** Opening Passage provided block **

There is a letter in the new (June/July) issue of TMA from a reader requesting more articles with an in-depth analysis of planetary cycles and financial information. Ray Merriman’s article, Is It Camelot or an Economic Armageddon?, in the new issue, (which subscribers will have any day, if it’s not there yet) addresses that request in his article.
Merriman coined the term “Cardinal Climax” in 1999, and much has been written on Saturn, Uranus and Pluto all entering cardinal signs in hard aspect to each other. Pluto in Capricorn is the harbinger, followed by Saturn moving into Libra this fall, and Uranus into Aries in May 2010. The impact of the Cardinal Climax is from 2008-2015.
This configuration is currently joined by the rare (i.e., in 3,000 years it has occurred only once – in 1843) mutual reception between Uranus in Pisces and Jupiter and Neptune in Aquarius. Merriman relates the 1843 mutual reception to events surrounding Andrew Jackson’s abolishing the Second U.S. National Bank and what is happening now with our current private bank, the Federal Reserve.

** Closing Passage provided block **
** Opening Material provided block **

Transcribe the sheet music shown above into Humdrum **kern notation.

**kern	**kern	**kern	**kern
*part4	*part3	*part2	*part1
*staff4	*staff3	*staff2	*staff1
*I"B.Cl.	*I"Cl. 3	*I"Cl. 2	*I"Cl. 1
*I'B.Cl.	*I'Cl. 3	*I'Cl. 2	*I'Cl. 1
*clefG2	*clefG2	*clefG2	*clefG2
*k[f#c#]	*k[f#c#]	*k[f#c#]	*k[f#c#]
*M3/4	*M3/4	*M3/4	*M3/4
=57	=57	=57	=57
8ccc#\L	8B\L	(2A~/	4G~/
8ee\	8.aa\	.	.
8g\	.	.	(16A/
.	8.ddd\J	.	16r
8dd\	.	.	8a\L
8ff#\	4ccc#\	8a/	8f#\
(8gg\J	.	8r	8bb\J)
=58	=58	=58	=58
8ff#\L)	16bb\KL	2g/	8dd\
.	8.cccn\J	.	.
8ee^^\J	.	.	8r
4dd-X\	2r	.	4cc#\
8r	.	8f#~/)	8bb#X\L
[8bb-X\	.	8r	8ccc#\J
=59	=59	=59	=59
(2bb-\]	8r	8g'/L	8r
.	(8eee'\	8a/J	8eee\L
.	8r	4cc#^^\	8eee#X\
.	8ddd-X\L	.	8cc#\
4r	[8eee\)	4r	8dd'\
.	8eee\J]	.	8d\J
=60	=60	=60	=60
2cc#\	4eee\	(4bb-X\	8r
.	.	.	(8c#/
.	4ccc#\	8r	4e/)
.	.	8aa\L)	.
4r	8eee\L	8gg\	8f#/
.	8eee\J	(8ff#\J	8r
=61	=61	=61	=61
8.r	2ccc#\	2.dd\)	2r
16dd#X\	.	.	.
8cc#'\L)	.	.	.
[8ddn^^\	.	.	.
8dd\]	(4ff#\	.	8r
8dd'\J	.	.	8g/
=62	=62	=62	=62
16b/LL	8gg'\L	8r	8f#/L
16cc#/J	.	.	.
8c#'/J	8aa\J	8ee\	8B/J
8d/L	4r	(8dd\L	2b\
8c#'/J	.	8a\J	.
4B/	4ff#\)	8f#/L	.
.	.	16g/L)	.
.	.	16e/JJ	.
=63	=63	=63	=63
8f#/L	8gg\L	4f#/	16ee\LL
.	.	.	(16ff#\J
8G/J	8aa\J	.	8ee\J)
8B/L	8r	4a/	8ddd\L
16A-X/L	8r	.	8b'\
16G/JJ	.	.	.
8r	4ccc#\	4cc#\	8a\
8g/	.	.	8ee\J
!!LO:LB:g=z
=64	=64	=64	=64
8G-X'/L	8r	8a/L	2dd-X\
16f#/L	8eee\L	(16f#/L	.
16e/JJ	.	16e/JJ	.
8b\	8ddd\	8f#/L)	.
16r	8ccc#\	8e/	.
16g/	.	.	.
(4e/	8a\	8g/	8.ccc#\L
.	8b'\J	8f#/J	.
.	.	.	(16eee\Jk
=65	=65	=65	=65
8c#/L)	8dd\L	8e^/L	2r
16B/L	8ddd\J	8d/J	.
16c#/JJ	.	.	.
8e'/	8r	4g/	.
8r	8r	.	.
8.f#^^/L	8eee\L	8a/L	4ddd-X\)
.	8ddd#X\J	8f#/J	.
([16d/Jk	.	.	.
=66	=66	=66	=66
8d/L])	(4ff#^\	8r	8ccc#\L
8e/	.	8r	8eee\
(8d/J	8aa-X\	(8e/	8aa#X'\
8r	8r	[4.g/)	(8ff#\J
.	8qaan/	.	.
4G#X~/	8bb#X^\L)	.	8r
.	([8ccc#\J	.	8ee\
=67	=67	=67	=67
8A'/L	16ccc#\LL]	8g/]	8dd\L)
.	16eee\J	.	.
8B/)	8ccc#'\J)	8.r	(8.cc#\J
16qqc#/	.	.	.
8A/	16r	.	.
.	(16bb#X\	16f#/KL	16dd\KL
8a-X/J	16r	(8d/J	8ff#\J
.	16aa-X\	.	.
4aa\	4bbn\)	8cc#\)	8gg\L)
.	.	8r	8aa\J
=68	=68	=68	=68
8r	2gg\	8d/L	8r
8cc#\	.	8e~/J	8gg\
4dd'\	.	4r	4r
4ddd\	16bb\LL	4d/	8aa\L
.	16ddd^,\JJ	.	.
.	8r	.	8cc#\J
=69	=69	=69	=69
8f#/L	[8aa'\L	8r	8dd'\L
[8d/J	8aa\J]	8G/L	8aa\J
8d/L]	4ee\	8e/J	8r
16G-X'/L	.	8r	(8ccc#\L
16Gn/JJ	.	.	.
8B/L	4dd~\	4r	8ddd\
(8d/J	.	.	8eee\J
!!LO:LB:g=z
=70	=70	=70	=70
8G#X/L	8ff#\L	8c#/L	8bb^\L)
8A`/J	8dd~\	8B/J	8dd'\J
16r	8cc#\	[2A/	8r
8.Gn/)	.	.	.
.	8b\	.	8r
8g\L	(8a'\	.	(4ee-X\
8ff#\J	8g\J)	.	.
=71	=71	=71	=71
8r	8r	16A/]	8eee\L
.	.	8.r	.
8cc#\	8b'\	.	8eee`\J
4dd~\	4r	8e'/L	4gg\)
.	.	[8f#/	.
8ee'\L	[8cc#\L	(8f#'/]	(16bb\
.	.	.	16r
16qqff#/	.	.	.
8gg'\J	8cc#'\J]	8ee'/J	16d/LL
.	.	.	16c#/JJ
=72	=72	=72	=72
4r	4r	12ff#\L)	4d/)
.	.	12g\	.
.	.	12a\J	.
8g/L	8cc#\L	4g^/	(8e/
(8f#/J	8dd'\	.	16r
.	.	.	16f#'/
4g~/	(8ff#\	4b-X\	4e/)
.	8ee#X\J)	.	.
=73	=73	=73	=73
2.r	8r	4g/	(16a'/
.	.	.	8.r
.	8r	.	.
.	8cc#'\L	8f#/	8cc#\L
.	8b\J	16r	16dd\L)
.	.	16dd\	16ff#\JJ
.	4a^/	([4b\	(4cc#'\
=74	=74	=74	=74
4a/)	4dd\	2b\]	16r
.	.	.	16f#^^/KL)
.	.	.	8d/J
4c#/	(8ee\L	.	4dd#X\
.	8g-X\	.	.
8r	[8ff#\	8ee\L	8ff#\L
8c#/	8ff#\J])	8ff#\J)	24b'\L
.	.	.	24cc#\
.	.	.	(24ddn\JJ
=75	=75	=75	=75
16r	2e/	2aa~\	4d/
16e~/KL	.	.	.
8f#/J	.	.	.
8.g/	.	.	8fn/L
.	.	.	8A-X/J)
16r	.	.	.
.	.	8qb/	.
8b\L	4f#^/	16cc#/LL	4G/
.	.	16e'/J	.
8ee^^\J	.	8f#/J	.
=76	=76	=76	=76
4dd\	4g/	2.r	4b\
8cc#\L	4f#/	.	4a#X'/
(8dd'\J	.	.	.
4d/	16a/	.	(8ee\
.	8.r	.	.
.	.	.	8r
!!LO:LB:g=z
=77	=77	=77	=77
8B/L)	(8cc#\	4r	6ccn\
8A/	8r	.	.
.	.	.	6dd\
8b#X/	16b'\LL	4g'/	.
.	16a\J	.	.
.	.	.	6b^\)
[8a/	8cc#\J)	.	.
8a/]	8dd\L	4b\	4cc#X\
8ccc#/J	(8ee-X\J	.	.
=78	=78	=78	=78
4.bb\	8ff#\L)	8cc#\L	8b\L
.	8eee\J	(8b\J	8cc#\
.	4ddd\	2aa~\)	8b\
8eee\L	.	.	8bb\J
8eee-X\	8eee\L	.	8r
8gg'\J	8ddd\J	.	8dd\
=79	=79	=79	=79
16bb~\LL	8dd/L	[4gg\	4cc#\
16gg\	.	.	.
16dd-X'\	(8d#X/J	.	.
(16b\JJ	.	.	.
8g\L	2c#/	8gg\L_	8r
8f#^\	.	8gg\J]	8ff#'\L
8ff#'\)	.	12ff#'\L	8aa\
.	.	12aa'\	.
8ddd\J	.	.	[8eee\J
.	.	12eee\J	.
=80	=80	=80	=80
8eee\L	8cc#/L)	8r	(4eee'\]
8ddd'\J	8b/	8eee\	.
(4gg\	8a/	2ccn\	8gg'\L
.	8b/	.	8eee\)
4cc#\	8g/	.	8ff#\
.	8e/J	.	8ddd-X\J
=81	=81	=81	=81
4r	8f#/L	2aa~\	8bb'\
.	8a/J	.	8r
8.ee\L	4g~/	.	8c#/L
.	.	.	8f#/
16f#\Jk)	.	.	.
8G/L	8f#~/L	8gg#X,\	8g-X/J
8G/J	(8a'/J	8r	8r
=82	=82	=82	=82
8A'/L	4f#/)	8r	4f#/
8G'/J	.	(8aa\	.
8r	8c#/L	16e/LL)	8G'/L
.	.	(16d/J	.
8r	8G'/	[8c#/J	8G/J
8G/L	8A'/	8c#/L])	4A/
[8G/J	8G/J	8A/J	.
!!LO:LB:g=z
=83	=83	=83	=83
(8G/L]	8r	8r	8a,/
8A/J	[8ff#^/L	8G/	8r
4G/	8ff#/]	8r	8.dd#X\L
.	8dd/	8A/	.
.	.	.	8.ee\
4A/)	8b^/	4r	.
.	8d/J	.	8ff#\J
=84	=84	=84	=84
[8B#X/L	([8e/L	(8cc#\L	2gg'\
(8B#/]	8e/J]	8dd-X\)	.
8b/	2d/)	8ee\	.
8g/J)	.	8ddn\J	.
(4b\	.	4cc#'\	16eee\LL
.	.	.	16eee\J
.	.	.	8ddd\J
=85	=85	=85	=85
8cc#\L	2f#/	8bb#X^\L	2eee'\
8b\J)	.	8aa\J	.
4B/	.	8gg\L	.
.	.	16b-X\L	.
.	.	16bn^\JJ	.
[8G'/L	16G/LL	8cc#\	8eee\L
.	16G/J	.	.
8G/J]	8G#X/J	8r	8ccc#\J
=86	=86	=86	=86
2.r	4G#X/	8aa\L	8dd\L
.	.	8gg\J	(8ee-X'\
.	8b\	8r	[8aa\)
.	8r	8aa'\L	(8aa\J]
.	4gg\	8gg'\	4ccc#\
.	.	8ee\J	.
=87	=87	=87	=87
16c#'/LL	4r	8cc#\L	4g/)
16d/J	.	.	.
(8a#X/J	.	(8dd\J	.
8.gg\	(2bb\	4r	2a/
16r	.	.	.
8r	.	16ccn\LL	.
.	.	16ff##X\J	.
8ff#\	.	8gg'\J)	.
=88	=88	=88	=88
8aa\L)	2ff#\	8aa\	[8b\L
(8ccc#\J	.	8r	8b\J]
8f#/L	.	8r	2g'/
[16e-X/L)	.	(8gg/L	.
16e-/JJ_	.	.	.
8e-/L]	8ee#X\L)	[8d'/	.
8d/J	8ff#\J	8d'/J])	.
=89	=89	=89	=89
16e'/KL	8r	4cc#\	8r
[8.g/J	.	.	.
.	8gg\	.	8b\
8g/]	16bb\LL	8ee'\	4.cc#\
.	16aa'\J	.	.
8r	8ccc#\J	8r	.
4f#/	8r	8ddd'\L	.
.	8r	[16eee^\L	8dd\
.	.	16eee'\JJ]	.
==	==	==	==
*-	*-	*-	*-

** Closing Material provided block **

### About this exercise:
Name every zodiac sign mentioned in the Cardinal Climax passage above.

### Solution to this exercise:
Capricorn, Libra, Aries, Pisces, Aquarius